● RECORDED DATA:
::::
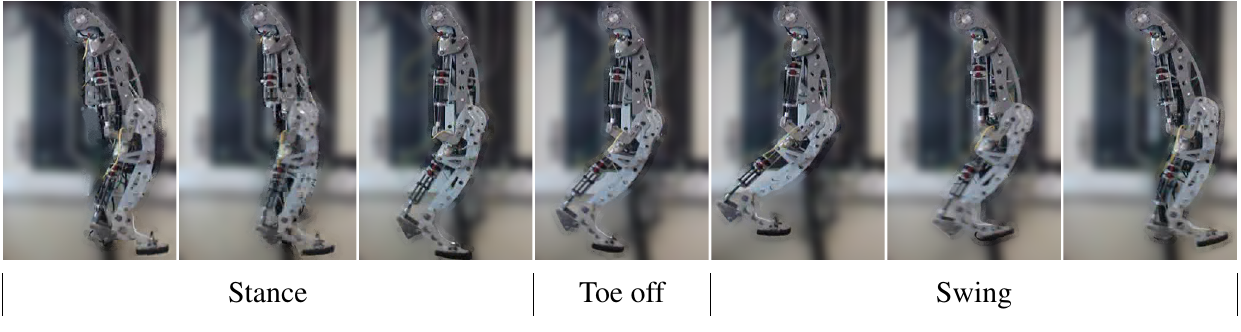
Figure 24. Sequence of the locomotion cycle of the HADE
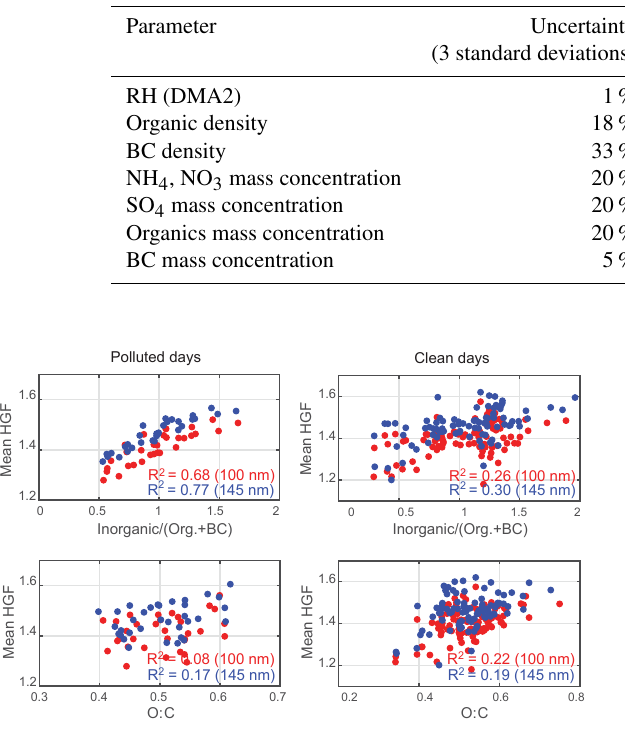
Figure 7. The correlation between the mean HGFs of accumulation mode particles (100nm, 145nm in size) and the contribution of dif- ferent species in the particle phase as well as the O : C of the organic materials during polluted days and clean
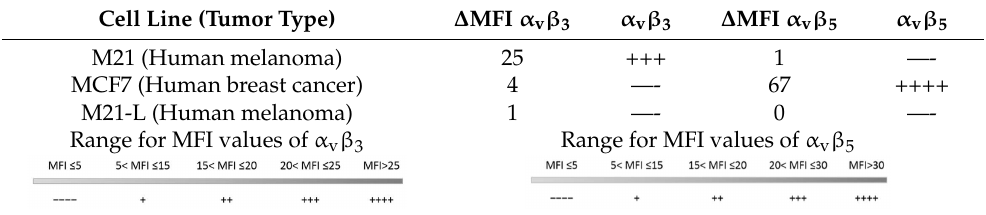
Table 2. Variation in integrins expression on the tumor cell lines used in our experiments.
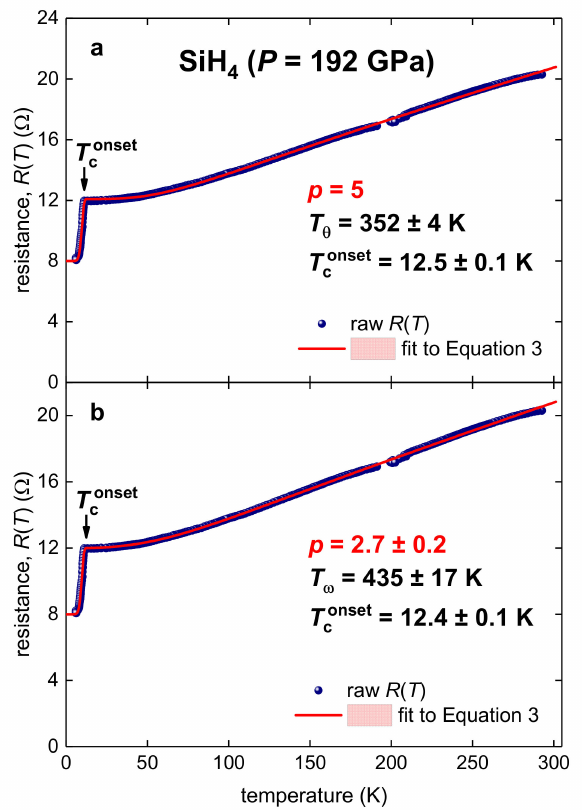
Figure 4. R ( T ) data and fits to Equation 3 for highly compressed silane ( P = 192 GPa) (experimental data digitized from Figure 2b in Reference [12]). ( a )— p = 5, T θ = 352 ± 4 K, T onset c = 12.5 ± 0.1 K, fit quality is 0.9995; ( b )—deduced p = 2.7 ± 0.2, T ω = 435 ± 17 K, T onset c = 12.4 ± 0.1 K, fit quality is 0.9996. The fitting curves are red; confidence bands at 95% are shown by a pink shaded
::::
● PROBLEM STATEMENT:
Your task is to restate word for word the lines from the one containing "Table 2. Variation" through the last line of the data, both ends included, with no pictures.

● ANSWER FOR THIS EXERCISE:
Table 2. Variation in integrins expression on the tumor cell lines used in our experiments.
Figure 4. R ( T ) data and fits to Equation 3 for highly compressed silane ( P = 192 GPa) (experimental data digitized from Figure 2b in Reference [12]). ( a )— p = 5, T θ = 352 ± 4 K, T onset c = 12.5 ± 0.1 K, fit quality is 0.9995; ( b )—deduced p = 2.7 ± 0.2, T ω = 435 ± 17 K, T onset c = 12.4 ± 0.1 K, fit quality is 0.9996. The fitting curves are red; confidence bands at 95% are shown by a pink shaded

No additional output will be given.